Species distribution modeling for invasive species

Assessing the current and potential distribution of invasive species is critical to identify areas of the landscape vulnerable to invasion and develop informed management strategies. Species Distribution Models (SDM) have been used to develop spatially explicit maps of current and potential distribution using environmental variables -often at coarse resolutions (~1km2)-.

One of the main caveats when modeling the distribution of invasive species is that the invader is not at equilibrium, that is, it might have not yet occupy all the suitable habitat available, thus the importance of carefully selecting absences at areas outside the suitable habitats (see the sampling design tutorial) to increase the accuracy of the distribution model. The aim of this section is to present an iterative approach to select the set of absences that provide higher accuracy values for a number of SDMs approaches, and use those to generate current and potential species distribution maps.

In this tutorial we assume you understand the paramount importance of the knowledge of the species ecology, the informed and careful selection of environmental variables to be included in the model, the estimation of sources of bias in your presence/absence data and the selection of the modelling approach that best suits your data, and the aim of your study.

The dataset

The ingredients necessary to build SDMs are the species occurrence records (presence/absence), the respective probabilities of contingent absences (see the sampling design tutorial to learn how to calculate them), and the environmental variables values at each occurrence record.

The dataset with species occurrences can be download from HERE together with the environmental variables derived from LiDAR. Note that the resolution of the raster files (50 cm) has been reduce (10 meters) to decrease the storage size while increasing the speed of the process.

The request: Swap "raster files" for "grid files" and rewrite the passage of the invasive species modeling text that begins at the words that have "The ingredients necessary" and stops after "of the process.".

Data items:
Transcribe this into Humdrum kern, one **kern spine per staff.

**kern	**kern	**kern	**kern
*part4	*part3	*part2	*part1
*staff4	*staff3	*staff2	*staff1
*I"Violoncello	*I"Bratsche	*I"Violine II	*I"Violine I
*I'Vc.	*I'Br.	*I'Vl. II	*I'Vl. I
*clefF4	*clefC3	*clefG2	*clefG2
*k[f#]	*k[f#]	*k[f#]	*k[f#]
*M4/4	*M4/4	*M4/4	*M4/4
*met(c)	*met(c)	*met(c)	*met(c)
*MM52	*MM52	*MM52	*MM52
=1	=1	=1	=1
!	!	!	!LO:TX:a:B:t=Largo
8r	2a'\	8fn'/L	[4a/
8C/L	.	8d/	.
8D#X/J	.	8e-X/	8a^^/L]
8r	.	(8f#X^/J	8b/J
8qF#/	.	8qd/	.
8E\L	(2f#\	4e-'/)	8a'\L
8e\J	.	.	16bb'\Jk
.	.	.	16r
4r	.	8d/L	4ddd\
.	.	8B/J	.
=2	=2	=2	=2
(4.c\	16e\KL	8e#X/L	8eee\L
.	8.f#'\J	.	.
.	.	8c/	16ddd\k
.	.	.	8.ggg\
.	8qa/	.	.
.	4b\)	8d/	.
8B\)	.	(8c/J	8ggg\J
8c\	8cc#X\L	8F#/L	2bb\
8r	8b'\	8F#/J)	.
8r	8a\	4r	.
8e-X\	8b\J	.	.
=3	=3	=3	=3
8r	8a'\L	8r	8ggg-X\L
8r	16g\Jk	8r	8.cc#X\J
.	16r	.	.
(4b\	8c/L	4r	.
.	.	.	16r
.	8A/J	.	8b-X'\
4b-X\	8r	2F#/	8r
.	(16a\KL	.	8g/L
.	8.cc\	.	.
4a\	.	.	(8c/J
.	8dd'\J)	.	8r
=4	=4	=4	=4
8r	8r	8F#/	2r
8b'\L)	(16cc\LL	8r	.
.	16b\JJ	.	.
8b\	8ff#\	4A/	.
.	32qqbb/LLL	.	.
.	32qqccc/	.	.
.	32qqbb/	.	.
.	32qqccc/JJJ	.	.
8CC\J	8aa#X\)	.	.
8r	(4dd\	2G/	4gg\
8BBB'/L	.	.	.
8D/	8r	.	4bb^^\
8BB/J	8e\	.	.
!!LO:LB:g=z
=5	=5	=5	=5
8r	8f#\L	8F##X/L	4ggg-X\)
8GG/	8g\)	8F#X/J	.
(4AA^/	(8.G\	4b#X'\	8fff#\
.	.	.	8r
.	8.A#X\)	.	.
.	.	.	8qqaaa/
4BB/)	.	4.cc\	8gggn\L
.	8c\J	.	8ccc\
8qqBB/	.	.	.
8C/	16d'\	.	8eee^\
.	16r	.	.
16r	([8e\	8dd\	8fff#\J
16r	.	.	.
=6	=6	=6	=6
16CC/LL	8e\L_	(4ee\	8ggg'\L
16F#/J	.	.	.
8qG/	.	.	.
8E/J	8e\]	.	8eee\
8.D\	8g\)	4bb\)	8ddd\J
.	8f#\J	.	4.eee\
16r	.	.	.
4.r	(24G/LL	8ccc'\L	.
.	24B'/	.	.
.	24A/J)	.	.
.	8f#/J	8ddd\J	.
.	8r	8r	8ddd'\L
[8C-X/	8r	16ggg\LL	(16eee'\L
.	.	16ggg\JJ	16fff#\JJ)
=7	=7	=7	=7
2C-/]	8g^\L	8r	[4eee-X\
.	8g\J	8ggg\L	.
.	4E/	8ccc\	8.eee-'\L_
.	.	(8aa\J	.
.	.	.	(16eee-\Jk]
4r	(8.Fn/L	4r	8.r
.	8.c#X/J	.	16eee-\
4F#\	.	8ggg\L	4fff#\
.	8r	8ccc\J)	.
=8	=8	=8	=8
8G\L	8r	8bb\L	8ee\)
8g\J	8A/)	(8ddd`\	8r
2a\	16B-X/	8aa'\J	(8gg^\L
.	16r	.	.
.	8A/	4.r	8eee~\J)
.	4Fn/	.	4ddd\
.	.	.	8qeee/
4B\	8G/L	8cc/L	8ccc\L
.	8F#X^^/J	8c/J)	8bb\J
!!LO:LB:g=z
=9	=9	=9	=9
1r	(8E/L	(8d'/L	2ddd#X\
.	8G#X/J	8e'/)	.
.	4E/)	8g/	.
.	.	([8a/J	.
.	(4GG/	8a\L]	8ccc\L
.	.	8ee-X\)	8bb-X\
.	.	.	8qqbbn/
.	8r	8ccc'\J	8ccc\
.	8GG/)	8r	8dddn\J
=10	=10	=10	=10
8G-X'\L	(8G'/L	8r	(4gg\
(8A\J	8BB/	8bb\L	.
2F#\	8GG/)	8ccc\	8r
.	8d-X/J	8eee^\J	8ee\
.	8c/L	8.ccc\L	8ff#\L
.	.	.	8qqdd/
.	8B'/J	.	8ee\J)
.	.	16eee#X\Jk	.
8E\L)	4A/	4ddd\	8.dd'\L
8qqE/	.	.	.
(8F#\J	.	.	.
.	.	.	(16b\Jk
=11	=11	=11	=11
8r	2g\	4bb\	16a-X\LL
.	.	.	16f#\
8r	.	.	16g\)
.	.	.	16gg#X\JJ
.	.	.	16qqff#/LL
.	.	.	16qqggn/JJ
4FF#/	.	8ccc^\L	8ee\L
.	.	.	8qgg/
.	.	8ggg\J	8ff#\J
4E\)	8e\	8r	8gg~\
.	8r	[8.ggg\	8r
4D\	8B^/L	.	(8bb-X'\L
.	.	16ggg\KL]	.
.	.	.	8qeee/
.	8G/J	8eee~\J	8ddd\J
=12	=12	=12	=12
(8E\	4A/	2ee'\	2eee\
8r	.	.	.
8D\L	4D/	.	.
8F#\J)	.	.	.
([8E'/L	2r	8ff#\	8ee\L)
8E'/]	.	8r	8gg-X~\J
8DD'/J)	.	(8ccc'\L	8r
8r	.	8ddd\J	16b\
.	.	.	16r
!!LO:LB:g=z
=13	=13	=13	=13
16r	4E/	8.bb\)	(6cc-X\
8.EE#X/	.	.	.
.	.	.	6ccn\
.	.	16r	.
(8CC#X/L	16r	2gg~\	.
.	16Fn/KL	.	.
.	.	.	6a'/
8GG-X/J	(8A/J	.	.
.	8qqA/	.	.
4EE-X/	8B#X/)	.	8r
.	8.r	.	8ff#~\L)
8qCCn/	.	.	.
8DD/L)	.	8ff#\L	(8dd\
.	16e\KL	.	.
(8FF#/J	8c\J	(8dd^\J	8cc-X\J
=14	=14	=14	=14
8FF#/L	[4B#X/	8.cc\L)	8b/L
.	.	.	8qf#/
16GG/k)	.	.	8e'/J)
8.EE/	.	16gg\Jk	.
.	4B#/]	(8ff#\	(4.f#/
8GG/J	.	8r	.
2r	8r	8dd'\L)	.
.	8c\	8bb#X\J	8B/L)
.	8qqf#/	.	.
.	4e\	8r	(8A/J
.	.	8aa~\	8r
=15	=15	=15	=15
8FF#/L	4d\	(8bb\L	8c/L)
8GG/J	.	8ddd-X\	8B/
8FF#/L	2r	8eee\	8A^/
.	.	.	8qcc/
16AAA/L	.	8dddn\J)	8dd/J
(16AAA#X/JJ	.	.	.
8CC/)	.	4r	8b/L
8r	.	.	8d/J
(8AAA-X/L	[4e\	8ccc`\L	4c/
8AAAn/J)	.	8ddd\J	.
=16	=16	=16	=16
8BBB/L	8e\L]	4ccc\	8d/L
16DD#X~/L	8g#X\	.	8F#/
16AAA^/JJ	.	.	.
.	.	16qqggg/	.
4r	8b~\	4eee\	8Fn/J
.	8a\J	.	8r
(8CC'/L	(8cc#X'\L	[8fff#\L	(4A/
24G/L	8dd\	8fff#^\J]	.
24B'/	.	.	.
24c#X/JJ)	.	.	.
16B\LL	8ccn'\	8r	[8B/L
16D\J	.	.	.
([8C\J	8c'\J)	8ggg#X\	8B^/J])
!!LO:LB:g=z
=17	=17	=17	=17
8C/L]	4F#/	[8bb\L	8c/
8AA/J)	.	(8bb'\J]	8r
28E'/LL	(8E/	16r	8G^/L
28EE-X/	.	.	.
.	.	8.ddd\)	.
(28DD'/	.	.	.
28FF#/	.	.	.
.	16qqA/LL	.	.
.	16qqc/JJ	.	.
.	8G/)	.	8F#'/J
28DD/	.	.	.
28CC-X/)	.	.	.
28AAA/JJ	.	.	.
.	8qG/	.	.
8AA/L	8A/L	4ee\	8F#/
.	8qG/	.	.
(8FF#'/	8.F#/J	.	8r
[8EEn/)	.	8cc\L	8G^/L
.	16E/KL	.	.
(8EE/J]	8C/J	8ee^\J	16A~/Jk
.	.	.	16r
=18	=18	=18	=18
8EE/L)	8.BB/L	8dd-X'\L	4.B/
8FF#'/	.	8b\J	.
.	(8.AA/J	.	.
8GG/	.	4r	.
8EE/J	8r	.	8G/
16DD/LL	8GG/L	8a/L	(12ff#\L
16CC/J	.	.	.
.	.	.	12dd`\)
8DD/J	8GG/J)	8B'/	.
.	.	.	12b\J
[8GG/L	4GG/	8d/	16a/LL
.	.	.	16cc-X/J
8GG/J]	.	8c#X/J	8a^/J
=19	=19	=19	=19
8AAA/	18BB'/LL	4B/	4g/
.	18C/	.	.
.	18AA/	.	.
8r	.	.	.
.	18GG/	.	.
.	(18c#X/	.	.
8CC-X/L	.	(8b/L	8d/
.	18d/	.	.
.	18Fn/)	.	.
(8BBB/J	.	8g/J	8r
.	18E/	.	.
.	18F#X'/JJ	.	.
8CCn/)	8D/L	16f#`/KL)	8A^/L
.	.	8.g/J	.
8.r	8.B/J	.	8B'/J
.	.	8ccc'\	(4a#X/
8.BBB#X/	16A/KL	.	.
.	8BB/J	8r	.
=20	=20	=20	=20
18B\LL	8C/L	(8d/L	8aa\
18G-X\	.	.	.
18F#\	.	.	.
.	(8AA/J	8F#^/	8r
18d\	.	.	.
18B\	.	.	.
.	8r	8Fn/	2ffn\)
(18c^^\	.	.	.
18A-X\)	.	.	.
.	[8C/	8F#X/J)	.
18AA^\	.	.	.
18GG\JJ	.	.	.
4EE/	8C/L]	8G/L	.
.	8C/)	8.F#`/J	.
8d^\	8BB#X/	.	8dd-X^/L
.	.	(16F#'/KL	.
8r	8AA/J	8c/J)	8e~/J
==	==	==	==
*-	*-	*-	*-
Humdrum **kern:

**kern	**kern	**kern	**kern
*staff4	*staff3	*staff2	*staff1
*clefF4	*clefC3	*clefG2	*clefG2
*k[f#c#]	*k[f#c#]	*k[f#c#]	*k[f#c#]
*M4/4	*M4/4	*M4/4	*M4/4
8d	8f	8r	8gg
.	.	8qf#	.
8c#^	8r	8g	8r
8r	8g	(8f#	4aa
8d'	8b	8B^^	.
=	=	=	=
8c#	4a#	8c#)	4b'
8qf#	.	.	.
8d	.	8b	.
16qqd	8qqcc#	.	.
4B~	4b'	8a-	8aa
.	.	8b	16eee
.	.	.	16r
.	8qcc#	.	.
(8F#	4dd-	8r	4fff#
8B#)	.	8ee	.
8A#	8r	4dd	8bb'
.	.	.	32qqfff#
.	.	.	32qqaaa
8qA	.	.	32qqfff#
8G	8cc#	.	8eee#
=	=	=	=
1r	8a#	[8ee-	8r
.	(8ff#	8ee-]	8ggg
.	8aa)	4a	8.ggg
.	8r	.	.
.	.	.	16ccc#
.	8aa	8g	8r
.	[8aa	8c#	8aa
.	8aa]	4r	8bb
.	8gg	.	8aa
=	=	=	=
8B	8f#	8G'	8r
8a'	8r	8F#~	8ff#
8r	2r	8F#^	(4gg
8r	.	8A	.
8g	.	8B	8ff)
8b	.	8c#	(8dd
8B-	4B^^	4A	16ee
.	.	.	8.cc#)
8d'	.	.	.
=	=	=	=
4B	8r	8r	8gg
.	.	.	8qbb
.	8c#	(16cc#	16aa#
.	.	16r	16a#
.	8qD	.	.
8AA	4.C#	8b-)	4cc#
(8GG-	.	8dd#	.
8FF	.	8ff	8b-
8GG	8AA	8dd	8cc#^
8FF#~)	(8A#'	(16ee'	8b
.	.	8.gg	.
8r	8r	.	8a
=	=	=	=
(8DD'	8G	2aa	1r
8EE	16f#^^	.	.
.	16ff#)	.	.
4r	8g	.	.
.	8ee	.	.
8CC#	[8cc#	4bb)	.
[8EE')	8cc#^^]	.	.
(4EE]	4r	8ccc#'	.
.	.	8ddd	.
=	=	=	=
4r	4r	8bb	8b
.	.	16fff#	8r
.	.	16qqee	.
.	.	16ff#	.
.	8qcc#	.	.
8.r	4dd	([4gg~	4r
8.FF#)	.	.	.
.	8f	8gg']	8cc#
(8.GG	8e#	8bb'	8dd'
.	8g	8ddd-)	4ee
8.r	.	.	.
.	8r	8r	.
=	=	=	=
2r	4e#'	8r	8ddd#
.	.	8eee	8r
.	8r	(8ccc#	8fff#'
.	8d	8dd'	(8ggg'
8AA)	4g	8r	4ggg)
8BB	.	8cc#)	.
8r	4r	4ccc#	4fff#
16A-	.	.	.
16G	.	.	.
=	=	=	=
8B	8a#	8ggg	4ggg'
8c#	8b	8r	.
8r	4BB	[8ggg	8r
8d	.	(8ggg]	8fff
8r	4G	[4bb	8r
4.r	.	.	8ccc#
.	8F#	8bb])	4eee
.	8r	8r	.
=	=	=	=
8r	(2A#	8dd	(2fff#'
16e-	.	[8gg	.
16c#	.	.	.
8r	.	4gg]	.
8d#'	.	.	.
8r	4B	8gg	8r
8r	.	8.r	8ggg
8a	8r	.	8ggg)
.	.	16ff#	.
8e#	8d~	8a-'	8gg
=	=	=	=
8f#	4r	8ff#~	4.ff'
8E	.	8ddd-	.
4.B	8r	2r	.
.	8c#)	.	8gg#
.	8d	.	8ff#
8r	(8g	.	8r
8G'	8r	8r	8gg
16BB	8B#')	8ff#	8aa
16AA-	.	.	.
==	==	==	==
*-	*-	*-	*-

Solved exercise:
The ingredients necessary to build SDMs are the species occurrence records (presence/absence), the respective probabilities of contingent absences (see the sampling design tutorial to learn how to calculate them), and the environmental variables values at each occurrence record.

The dataset with species occurrences can be download from HERE together with the environmental variables derived from LiDAR. Note that the resolution of the grid files (50 cm) has been reduce (10 meters) to decrease the storage size while increasing the speed of the process.